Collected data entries
§

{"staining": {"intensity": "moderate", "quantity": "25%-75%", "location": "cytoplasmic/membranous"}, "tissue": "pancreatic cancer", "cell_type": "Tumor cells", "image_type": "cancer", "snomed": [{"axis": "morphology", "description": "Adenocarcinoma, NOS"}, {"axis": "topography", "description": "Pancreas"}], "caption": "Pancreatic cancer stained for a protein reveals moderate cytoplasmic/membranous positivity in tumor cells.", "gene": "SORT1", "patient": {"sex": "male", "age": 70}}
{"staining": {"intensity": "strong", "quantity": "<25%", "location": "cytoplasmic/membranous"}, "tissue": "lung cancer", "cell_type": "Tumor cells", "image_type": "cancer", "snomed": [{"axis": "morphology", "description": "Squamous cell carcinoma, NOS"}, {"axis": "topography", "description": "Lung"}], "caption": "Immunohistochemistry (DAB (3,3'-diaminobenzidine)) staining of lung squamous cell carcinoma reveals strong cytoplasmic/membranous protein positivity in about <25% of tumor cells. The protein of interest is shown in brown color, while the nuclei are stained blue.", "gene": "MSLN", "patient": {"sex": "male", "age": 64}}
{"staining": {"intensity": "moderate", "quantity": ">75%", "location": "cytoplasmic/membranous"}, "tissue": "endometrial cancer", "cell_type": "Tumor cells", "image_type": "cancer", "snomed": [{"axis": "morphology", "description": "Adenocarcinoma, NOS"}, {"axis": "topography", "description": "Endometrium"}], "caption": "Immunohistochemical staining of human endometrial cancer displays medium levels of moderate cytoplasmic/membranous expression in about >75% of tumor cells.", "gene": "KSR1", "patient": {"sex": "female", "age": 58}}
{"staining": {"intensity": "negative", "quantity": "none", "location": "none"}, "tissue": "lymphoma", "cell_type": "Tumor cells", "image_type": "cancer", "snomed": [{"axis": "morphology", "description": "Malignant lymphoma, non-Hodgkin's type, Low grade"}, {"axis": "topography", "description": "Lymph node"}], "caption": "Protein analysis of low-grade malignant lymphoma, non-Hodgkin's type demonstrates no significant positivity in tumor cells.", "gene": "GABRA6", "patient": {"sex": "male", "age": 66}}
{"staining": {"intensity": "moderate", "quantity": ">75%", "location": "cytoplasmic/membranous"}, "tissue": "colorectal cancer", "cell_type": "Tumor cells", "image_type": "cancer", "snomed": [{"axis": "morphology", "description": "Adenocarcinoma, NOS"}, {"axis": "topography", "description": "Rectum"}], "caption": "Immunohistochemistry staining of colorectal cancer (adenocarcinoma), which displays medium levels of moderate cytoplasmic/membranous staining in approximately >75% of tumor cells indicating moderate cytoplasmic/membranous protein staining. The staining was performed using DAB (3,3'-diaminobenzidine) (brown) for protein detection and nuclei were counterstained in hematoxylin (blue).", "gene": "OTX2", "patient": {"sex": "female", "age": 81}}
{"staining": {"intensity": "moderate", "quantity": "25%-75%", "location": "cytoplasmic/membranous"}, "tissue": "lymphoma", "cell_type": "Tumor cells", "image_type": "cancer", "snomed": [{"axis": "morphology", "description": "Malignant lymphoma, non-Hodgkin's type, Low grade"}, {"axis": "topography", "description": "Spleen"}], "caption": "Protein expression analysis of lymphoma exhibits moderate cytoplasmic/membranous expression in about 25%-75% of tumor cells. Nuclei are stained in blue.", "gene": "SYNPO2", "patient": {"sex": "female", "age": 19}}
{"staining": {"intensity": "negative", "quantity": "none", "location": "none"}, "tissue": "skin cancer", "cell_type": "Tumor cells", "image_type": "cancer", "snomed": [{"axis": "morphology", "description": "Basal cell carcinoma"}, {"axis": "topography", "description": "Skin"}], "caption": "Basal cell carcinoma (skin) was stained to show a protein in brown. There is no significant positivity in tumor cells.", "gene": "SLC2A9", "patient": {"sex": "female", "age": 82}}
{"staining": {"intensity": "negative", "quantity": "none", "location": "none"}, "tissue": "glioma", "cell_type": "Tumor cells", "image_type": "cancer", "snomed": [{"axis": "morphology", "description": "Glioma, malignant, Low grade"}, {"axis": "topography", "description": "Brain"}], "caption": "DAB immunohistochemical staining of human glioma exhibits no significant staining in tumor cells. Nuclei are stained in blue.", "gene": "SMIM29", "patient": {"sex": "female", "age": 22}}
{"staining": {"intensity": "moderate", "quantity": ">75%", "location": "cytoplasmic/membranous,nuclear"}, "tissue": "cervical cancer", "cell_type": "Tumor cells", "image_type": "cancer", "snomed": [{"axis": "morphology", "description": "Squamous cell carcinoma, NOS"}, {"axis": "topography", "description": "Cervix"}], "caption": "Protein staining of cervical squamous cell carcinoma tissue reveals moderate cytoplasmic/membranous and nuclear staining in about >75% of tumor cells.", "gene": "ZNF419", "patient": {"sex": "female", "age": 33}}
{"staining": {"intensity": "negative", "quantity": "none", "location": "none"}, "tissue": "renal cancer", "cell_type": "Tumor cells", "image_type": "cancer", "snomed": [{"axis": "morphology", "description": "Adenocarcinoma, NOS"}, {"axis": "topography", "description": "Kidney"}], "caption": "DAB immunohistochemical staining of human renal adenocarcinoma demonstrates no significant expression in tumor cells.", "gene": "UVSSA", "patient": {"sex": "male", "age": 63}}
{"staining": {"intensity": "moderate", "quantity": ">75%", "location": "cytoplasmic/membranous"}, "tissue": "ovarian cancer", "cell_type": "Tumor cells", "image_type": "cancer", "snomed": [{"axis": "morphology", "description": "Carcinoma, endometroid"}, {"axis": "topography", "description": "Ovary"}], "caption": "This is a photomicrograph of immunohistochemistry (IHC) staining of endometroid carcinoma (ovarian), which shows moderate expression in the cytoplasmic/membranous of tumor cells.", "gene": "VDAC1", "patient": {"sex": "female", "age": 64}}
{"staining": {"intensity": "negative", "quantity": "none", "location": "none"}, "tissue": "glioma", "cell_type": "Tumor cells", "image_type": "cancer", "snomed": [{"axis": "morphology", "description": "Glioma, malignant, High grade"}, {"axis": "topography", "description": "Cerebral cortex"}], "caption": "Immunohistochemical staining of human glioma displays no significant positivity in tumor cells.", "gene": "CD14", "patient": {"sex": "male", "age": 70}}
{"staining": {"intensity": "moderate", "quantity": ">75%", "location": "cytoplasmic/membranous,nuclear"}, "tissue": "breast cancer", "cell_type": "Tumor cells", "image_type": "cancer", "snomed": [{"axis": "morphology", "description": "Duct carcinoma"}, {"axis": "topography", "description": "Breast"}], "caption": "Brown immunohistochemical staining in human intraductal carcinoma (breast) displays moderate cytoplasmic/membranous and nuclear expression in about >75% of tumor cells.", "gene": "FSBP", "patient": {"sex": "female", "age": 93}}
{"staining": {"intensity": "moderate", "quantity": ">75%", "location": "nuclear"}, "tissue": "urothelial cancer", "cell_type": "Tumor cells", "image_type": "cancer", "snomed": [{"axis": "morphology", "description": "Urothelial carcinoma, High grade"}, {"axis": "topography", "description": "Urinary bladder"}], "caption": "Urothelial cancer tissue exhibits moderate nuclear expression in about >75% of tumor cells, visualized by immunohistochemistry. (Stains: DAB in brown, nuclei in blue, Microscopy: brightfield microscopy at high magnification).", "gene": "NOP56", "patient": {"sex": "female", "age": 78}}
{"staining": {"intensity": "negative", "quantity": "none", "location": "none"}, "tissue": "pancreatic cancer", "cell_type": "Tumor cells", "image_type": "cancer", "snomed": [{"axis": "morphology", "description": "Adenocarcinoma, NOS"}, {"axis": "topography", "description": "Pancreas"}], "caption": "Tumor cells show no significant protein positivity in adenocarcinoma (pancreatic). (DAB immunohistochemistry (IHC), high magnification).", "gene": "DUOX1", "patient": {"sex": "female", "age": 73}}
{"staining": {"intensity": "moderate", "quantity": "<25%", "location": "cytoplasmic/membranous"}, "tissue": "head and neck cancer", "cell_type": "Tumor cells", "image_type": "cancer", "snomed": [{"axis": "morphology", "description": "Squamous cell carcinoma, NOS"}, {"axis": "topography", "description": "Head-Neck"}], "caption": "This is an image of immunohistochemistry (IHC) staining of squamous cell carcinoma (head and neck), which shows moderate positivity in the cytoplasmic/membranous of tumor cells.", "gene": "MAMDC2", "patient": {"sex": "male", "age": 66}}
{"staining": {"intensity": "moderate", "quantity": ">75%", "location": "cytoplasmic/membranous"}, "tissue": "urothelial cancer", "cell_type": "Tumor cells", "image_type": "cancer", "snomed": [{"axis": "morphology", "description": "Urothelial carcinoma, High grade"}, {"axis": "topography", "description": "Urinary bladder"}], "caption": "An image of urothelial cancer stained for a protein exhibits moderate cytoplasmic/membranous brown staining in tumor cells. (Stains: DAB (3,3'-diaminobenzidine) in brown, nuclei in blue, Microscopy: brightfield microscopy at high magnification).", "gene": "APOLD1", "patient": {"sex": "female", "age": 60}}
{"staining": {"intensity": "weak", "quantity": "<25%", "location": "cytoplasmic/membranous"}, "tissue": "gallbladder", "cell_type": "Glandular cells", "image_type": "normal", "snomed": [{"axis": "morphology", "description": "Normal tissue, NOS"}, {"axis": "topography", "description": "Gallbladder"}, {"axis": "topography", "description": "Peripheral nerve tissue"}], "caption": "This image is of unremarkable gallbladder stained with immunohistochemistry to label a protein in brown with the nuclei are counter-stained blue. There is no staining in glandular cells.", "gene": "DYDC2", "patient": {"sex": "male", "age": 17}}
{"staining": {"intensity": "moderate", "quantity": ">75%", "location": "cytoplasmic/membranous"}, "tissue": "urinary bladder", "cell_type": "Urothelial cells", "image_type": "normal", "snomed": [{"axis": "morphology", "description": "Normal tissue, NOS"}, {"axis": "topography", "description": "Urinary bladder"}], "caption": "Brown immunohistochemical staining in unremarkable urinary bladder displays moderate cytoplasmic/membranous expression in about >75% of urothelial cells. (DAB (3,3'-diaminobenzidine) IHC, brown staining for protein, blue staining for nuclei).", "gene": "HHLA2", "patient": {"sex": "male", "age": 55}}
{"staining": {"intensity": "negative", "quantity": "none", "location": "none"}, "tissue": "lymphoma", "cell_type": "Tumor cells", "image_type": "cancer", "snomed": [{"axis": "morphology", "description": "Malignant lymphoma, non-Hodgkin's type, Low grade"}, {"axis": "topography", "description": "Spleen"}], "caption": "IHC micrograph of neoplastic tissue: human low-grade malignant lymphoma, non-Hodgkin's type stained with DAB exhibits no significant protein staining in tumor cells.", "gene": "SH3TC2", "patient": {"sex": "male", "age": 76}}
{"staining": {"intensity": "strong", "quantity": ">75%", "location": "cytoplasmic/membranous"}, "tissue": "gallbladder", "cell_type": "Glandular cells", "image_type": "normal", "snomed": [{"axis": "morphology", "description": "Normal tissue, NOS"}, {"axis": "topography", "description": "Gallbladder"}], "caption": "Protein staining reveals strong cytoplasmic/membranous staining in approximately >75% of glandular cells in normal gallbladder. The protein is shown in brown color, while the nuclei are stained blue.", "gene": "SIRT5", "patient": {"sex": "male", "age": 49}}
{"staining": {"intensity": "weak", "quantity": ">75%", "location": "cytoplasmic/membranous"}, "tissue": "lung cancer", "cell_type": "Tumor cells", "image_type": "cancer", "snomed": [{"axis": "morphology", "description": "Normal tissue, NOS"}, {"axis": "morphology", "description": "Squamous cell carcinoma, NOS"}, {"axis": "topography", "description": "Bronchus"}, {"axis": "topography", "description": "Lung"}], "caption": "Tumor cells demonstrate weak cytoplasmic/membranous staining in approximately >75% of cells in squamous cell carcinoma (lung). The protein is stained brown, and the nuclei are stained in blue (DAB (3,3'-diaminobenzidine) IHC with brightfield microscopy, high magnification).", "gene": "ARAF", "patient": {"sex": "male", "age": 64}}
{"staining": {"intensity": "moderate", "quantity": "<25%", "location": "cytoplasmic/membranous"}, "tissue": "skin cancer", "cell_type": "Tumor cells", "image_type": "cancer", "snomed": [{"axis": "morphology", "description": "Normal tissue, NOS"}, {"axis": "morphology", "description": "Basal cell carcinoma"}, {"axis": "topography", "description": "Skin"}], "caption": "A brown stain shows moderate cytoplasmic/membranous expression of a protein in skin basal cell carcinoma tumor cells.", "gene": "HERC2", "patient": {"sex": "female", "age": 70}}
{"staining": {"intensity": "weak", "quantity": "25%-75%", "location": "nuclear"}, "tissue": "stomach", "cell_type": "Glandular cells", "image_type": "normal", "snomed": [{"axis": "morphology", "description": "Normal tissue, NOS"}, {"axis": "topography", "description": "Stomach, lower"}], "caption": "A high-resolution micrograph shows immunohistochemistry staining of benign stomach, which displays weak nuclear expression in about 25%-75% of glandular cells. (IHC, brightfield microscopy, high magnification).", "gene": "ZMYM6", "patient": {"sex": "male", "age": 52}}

§

Exercise:
Please return only the lines above, starting at the line that has "micrograph of neoplastic" and ending at the line that has "staining reveals strong", keeping both and leaving each one unchanged.

Written answer:
{"staining": {"intensity": "negative", "quantity": "none", "location": "none"}, "tissue": "lymphoma", "cell_type": "Tumor cells", "image_type": "cancer", "snomed": [{"axis": "morphology", "description": "Malignant lymphoma, non-Hodgkin's type, Low grade"}, {"axis": "topography", "description": "Spleen"}], "caption": "IHC micrograph of neoplastic tissue: human low-grade malignant lymphoma, non-Hodgkin's type stained with DAB exhibits no significant protein staining in tumor cells.", "gene": "SH3TC2", "patient": {"sex": "male", "age": 76}}
{"staining": {"intensity": "strong", "quantity": ">75%", "location": "cytoplasmic/membranous"}, "tissue": "gallbladder", "cell_type": "Glandular cells", "image_type": "normal", "snomed": [{"axis": "morphology", "description": "Normal tissue, NOS"}, {"axis": "topography", "description": "Gallbladder"}], "caption": "Protein staining reveals strong cytoplasmic/membranous staining in approximately >75% of glandular cells in normal gallbladder. The protein is shown in brown color, while the nuclei are stained blue.", "gene": "SIRT5", "patient": {"sex": "male", "age": 49}}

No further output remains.